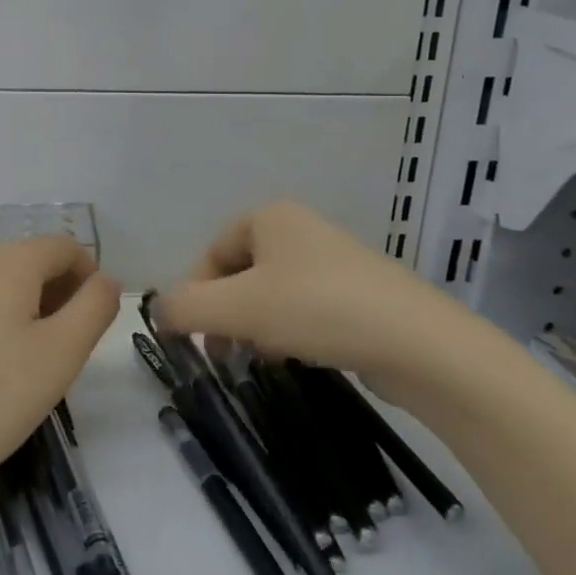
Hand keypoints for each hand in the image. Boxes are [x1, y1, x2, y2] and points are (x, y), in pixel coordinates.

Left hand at [0, 235, 120, 503]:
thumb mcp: (60, 355)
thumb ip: (94, 308)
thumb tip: (104, 280)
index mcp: (9, 260)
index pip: (66, 246)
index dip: (90, 279)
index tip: (91, 327)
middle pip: (31, 261)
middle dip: (58, 296)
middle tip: (63, 354)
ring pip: (0, 284)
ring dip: (26, 312)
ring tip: (25, 368)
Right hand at [157, 201, 481, 406]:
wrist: (417, 344)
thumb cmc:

______________________________

=== YOUR ASSIGNMENT ===
Wherever "thumb" appears in a line of the entries, copy that line.

=== WRITTEN REPLY ===
thumb mcp: (60, 355)
thumb ip: (94, 308)
thumb tip: (104, 280)
thumb cmc:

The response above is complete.